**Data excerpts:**
━━━━━━━━━━

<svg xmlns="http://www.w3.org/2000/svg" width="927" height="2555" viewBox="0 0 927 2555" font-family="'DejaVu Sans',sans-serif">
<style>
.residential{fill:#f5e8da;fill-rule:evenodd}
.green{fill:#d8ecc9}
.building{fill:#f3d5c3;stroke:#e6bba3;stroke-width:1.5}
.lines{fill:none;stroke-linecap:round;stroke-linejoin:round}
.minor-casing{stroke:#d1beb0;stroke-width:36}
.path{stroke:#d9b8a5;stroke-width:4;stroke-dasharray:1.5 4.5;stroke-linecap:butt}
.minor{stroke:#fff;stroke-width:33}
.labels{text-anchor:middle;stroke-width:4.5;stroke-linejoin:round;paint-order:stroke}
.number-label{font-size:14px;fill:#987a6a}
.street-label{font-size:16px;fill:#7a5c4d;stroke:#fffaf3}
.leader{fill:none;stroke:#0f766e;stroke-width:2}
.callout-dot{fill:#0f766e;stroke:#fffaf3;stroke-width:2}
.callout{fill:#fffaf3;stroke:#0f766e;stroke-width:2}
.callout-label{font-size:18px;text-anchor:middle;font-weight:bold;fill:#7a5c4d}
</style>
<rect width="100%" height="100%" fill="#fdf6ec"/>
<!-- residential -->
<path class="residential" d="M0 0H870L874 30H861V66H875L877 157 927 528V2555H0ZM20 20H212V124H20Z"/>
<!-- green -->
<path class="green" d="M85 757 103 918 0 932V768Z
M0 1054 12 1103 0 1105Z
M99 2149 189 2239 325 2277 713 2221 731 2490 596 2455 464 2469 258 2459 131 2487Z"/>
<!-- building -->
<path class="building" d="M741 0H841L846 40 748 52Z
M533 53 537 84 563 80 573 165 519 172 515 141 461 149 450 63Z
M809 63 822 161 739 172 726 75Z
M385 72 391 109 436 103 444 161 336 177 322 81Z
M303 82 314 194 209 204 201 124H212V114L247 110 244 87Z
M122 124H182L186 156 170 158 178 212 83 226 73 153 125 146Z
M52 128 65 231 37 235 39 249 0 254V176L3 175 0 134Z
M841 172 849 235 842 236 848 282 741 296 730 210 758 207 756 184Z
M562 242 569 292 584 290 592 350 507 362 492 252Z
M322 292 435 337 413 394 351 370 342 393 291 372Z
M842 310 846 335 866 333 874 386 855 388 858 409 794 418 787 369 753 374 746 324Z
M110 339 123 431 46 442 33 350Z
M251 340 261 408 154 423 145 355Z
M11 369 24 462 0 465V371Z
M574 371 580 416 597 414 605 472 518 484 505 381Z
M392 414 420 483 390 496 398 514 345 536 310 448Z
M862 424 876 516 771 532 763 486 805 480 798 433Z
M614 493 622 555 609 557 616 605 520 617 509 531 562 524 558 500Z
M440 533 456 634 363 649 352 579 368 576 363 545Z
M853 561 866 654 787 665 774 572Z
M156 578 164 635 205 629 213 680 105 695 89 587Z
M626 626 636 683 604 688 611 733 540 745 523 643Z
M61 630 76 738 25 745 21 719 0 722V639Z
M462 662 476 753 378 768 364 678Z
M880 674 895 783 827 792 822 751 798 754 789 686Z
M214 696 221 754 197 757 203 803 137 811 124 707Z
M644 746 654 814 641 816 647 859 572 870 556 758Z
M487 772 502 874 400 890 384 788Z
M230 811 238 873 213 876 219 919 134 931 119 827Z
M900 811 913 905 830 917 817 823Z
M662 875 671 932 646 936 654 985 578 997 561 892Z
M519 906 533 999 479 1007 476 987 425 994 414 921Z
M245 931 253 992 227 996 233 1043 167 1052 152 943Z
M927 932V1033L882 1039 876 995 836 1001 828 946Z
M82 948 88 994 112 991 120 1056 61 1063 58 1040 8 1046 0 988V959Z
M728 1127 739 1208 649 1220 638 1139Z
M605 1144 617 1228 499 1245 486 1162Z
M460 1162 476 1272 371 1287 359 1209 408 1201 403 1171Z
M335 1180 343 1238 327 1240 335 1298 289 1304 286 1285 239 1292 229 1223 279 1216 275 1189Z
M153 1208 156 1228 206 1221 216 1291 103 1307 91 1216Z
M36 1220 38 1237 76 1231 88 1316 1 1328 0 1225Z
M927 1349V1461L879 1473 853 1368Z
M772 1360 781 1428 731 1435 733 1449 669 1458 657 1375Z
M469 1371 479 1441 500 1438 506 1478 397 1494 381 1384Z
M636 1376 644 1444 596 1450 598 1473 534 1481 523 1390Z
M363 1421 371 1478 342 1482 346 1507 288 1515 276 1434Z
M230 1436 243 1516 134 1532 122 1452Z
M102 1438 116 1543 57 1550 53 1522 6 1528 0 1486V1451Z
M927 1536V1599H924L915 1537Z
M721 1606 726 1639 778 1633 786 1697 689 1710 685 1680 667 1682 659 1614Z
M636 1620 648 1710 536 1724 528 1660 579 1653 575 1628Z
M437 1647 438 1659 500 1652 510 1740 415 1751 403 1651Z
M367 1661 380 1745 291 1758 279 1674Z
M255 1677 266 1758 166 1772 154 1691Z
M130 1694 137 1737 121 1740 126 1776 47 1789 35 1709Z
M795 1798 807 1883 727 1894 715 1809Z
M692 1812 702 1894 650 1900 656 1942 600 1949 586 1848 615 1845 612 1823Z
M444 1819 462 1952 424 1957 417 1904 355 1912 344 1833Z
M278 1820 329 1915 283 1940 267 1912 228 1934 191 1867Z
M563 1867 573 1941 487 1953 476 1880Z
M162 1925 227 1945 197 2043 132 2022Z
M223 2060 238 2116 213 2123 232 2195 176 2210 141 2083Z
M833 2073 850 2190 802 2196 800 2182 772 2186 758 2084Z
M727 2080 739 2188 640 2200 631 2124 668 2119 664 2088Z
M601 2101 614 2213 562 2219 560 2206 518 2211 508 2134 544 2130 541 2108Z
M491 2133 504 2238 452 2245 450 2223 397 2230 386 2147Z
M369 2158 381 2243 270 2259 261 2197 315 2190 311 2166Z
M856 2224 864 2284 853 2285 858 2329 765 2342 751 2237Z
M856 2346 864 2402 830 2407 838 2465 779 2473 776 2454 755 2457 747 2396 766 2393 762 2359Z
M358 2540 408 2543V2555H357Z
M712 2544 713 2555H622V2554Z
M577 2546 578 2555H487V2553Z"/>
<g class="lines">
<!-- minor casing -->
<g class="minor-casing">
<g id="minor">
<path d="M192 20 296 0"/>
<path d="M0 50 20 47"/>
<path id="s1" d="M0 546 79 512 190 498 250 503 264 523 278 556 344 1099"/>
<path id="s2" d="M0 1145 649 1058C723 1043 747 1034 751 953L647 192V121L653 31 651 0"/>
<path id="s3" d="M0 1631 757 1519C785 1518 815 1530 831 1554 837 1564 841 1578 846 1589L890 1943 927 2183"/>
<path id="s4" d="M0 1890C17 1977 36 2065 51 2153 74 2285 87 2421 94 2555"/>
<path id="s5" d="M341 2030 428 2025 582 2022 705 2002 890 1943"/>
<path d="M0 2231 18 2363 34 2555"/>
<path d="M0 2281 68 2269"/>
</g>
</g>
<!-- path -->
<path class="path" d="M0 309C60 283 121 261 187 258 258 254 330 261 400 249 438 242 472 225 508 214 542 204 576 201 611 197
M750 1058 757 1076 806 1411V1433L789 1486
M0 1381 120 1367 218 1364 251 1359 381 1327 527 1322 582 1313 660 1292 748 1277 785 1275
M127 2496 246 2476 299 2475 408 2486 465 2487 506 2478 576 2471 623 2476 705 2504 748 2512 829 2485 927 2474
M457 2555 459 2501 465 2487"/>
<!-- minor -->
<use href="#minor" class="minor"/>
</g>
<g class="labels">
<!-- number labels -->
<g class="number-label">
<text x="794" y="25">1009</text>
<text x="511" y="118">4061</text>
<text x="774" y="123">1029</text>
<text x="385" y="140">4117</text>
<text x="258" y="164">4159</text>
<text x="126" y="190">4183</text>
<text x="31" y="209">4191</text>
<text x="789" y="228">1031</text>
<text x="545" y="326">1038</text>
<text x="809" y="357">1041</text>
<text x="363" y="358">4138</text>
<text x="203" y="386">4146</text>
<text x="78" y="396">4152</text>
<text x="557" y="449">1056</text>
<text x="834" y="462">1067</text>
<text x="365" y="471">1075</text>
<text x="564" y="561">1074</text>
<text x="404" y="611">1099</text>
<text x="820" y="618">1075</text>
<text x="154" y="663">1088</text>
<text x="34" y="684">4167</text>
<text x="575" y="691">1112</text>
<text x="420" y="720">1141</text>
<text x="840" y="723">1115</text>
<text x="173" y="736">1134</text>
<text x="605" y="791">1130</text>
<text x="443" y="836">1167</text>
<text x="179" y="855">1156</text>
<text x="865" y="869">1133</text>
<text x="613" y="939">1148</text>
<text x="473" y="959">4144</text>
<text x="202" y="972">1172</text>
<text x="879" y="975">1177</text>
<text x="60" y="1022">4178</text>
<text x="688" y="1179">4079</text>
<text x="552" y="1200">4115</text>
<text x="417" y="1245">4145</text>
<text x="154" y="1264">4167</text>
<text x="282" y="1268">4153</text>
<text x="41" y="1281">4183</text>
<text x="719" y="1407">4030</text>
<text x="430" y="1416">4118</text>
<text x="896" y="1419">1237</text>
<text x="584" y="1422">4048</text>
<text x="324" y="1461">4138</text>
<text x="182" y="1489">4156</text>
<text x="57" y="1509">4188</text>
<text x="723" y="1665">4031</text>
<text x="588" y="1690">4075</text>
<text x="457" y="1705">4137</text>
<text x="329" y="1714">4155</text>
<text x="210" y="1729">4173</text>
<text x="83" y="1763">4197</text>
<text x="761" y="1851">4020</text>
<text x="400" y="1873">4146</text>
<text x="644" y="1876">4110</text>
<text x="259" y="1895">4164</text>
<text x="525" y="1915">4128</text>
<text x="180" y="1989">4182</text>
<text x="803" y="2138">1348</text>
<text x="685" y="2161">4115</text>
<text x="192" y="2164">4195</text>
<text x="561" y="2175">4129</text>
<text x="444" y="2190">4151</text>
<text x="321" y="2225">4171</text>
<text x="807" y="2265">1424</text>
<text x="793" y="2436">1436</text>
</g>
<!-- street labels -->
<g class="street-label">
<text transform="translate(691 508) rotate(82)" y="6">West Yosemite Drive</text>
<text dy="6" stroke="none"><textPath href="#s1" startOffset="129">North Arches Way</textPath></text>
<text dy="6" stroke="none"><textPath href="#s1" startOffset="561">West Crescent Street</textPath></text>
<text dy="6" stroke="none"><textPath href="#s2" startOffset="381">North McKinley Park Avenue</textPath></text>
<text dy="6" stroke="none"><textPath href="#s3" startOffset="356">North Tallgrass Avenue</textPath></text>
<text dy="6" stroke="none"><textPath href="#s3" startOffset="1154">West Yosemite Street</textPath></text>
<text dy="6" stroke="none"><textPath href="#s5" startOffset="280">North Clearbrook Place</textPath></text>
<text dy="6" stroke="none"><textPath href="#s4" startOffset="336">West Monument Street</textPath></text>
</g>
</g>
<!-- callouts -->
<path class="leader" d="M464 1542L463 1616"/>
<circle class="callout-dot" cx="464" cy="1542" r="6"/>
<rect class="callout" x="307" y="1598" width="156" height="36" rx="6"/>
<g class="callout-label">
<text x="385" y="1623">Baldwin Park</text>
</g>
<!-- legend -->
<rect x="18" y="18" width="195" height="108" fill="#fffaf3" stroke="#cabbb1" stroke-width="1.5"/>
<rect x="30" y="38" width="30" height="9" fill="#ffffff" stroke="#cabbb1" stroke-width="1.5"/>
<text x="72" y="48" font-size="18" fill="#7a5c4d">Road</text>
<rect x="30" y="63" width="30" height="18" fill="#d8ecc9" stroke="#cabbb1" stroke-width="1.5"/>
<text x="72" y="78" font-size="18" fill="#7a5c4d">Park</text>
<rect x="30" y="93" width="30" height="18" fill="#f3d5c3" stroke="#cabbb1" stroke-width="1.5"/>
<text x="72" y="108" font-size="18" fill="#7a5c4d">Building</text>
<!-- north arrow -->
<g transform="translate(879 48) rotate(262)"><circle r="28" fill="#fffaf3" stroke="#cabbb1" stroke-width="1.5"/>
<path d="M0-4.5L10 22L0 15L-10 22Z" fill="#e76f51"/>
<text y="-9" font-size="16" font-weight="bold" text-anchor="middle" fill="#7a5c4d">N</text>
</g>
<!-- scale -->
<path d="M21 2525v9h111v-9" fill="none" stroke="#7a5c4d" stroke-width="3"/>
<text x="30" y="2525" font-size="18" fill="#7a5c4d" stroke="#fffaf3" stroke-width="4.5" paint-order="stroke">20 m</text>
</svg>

━━━━━━━━━━

**Exercise aim:**
Look through the entries above. Copy each line in which the string "lines" occurs.

**Result below:**
.lines{fill:none;stroke-linecap:round;stroke-linejoin:round}
<g class="lines">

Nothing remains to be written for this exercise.